Hands-Free Devices Not Risk-Free According To AAA

Using a hands-free device while driving does not mean you are risk-free. The AAA Foundation for Traffic Safety has evidence to prove it. Recently, the organization released a new study which revealed that using voice-activated apps such as Siri or in-car technologies while driving still pose a real danger and are risky distractions for drivers.

Related: Recent study finds voice-activated apps ineffective

AAA research
In its research, AAA involved 150 drivers who were analyzed while participating in various distracting activities like listening to an audio book, talking on the phone and responding to voice-activated emails.
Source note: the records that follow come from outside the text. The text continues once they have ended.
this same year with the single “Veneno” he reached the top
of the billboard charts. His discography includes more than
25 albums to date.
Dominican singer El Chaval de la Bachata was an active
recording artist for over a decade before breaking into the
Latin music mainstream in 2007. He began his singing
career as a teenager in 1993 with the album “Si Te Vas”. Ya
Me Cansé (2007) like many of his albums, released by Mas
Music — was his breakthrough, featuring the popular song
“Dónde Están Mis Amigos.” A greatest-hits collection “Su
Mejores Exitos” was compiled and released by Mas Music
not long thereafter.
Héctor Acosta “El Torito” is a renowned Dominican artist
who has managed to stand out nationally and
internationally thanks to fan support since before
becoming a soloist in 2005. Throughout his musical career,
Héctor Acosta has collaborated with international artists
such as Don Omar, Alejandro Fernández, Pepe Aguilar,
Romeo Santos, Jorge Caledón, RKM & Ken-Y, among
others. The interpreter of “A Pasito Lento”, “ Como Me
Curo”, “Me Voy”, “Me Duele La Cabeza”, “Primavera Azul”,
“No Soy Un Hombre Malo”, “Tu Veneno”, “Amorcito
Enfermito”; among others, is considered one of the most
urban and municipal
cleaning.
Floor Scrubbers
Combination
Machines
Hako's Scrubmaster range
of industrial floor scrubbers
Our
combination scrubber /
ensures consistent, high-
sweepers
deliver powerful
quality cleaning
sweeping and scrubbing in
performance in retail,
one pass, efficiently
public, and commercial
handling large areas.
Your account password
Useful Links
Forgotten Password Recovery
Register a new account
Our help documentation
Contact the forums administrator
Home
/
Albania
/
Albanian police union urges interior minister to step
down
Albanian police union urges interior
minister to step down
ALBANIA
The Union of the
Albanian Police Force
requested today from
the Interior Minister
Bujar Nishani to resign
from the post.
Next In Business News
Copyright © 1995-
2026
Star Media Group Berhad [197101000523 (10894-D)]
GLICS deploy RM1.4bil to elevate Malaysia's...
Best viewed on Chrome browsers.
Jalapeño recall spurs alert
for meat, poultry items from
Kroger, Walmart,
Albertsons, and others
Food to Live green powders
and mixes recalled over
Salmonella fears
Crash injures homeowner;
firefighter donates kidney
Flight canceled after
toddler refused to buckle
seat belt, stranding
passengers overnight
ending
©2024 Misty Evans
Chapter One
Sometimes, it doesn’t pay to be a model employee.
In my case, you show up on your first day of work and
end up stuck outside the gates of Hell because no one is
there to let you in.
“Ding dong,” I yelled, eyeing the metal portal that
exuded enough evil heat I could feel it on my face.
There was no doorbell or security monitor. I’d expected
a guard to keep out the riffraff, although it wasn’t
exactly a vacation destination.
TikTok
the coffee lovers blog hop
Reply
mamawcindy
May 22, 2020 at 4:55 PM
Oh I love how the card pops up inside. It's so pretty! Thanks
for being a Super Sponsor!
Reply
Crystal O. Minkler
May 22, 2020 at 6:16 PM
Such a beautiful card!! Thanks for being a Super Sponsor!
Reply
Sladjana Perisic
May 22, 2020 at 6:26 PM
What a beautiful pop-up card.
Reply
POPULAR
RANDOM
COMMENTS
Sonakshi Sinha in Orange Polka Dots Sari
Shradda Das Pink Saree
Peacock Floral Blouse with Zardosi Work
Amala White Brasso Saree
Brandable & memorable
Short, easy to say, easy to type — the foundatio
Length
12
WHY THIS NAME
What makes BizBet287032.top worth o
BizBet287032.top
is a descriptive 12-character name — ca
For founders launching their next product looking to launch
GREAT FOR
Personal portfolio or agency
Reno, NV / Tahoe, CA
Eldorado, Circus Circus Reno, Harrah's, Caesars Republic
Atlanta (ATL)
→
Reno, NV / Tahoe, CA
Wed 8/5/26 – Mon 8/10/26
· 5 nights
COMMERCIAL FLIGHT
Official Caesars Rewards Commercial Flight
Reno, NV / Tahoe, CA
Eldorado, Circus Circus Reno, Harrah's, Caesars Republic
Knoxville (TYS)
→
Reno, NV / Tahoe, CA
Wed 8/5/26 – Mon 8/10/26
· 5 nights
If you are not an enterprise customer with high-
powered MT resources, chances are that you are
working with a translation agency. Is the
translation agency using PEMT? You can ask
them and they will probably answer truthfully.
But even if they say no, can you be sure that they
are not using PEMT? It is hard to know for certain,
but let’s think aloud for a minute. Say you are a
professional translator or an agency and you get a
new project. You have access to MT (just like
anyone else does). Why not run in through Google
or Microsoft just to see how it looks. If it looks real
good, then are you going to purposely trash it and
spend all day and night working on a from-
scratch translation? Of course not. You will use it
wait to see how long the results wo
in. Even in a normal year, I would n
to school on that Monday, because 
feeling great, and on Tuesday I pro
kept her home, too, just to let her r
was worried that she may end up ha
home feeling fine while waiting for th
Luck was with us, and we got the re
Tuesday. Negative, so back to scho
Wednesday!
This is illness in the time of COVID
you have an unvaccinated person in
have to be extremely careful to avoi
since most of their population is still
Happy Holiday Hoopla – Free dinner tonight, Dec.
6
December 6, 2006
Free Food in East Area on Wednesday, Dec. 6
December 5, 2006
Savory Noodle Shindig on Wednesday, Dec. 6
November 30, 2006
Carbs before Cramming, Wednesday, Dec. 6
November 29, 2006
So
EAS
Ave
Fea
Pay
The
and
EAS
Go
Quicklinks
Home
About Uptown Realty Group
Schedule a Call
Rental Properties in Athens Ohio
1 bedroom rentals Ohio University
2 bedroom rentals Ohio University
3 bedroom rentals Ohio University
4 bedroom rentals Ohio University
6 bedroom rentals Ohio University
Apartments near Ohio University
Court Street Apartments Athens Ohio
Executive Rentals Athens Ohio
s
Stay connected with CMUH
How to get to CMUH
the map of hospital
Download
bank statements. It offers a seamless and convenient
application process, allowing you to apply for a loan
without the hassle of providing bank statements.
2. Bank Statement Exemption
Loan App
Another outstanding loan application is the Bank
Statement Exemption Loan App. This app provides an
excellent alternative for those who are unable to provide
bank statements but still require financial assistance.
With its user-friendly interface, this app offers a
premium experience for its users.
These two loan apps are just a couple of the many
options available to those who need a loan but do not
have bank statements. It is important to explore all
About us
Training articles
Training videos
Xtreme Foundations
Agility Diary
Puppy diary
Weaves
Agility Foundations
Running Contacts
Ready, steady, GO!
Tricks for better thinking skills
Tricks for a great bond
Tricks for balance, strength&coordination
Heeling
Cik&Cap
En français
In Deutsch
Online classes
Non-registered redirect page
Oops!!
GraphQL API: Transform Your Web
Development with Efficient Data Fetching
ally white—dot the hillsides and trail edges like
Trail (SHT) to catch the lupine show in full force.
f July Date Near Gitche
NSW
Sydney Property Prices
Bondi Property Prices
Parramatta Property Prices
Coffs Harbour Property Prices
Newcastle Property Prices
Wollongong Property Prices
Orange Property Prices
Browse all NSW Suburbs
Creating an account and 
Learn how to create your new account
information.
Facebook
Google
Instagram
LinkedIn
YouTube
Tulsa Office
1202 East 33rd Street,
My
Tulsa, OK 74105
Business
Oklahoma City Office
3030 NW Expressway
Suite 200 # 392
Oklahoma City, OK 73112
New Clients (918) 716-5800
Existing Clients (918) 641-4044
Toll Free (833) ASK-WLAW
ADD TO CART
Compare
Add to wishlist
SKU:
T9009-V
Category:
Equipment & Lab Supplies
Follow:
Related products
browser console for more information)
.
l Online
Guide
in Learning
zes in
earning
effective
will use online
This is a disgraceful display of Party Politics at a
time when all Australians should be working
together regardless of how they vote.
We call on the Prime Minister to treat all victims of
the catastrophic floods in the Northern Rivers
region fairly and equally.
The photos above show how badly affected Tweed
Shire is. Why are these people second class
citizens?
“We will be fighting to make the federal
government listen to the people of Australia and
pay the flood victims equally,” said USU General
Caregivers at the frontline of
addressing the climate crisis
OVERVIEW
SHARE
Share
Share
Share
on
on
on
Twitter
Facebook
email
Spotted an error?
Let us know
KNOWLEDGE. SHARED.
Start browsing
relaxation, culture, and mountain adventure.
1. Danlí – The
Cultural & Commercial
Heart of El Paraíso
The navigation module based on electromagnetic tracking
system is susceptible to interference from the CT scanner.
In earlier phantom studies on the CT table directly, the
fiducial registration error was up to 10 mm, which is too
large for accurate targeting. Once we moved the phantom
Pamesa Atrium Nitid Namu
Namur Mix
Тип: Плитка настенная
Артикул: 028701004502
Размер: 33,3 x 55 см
They drove on a driving simulator and in an instrumented vehicle on residential streets in Salt Lake City. Two years were spent to measure their brain activity.

In order to monitor the driver's eye and head movement, researchers mounted cameras inside the instrumented car while a Detection-Response-Task device was used to record the driver's reaction when responding to triggers of red and green lights. Researchers also used a special electroencephalographic (EEG) configured skull cap to determine the driver’s mental workload. The findings from the AAA study showed that as mental workload and distractions increase, reaction time slows, brain function is compromised and drivers scan the road less. This study strengthens the fact that distracted driving is real, risky and deadly. 

Statistics
In 2011, distracted driving was a factor in about 10% of the fatal accidents in the U.S. In Kentucky, distraction was cited as a factor in 49,821 collisions that killed 144 people. Unfortunately, this number will continue to rise unless we do something to stop it. Please put your phones and other devices away before you drive.

Related: Safety Groups: Hands-Free Devices No Safer Than Hand-Held

As a Kentucky Accident Attorney, I advise all drivers to end distracted driving. One of the simplest ways to do that is to stop using any type of communications device or gadget behind the wheel. Another way is to stay focused. Passengers, eating and even pets can also cause distractions. Always keep your eyes on the road and your hands on the wheel. Refrain from using hands-free devices, stay focused and enjoy a safe and risk-free travel.